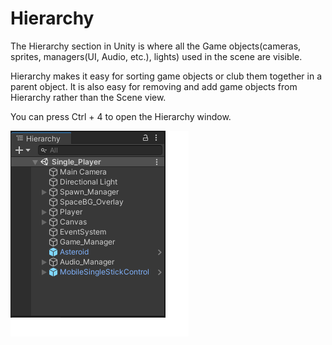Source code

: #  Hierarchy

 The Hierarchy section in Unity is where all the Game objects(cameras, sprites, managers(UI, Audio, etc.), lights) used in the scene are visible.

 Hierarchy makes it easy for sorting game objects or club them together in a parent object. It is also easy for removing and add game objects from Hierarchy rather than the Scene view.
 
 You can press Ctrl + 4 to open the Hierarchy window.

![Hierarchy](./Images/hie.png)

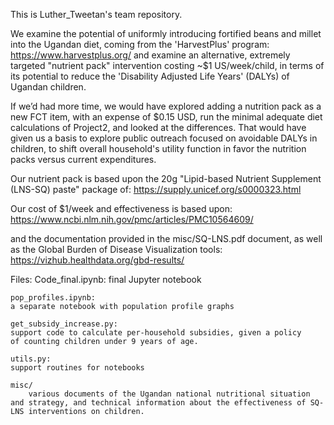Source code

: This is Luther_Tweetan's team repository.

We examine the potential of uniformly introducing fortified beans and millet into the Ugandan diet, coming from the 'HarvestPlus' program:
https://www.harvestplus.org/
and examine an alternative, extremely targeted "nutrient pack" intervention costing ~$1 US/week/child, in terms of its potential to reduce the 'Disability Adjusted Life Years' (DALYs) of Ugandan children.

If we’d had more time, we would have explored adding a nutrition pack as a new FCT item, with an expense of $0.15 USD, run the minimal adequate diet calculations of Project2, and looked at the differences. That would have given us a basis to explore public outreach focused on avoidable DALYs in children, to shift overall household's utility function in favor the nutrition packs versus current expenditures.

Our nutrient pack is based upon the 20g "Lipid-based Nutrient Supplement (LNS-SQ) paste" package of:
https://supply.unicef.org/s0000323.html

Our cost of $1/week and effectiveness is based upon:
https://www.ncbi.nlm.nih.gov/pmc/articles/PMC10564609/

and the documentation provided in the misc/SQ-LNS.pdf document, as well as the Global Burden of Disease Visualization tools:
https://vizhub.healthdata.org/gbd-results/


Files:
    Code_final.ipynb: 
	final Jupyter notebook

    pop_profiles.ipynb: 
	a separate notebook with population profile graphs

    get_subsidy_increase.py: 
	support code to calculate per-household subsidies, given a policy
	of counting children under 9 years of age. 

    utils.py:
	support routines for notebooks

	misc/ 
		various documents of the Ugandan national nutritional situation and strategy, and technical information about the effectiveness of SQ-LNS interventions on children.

——

**Exercise:** Write out the source text of every entry above, character for character, and leave out the pictures.

**Problem solution:**
Source code

: #  Hierarchy

 The Hierarchy section in Unity is where all the Game objects(cameras, sprites, managers(UI, Audio, etc.), lights) used in the scene are visible.

 Hierarchy makes it easy for sorting game objects or club them together in a parent object. It is also easy for removing and add game objects from Hierarchy rather than the Scene view.
 
 You can press Ctrl + 4 to open the Hierarchy window.

![Hierarchy](./Images/hie.png)

Source code

: This is Luther_Tweetan's team repository.

We examine the potential of uniformly introducing fortified beans and millet into the Ugandan diet, coming from the 'HarvestPlus' program:
https://www.harvestplus.org/
and examine an alternative, extremely targeted "nutrient pack" intervention costing ~$1 US/week/child, in terms of its potential to reduce the 'Disability Adjusted Life Years' (DALYs) of Ugandan children.

If we’d had more time, we would have explored adding a nutrition pack as a new FCT item, with an expense of $0.15 USD, run the minimal adequate diet calculations of Project2, and looked at the differences. That would have given us a basis to explore public outreach focused on avoidable DALYs in children, to shift overall household's utility function in favor the nutrition packs versus current expenditures.

Our nutrient pack is based upon the 20g "Lipid-based Nutrient Supplement (LNS-SQ) paste" package of:
https://supply.unicef.org/s0000323.html

Our cost of $1/week and effectiveness is based upon:
https://www.ncbi.nlm.nih.gov/pmc/articles/PMC10564609/

and the documentation provided in the misc/SQ-LNS.pdf document, as well as the Global Burden of Disease Visualization tools:
https://vizhub.healthdata.org/gbd-results/


Files:
    Code_final.ipynb: 
	final Jupyter notebook

    pop_profiles.ipynb: 
	a separate notebook with population profile graphs

    get_subsidy_increase.py: 
	support code to calculate per-household subsidies, given a policy
	of counting children under 9 years of age. 

    utils.py:
	support routines for notebooks

	misc/ 
		various documents of the Ugandan national nutritional situation and strategy, and technical information about the effectiveness of SQ-LNS interventions on children.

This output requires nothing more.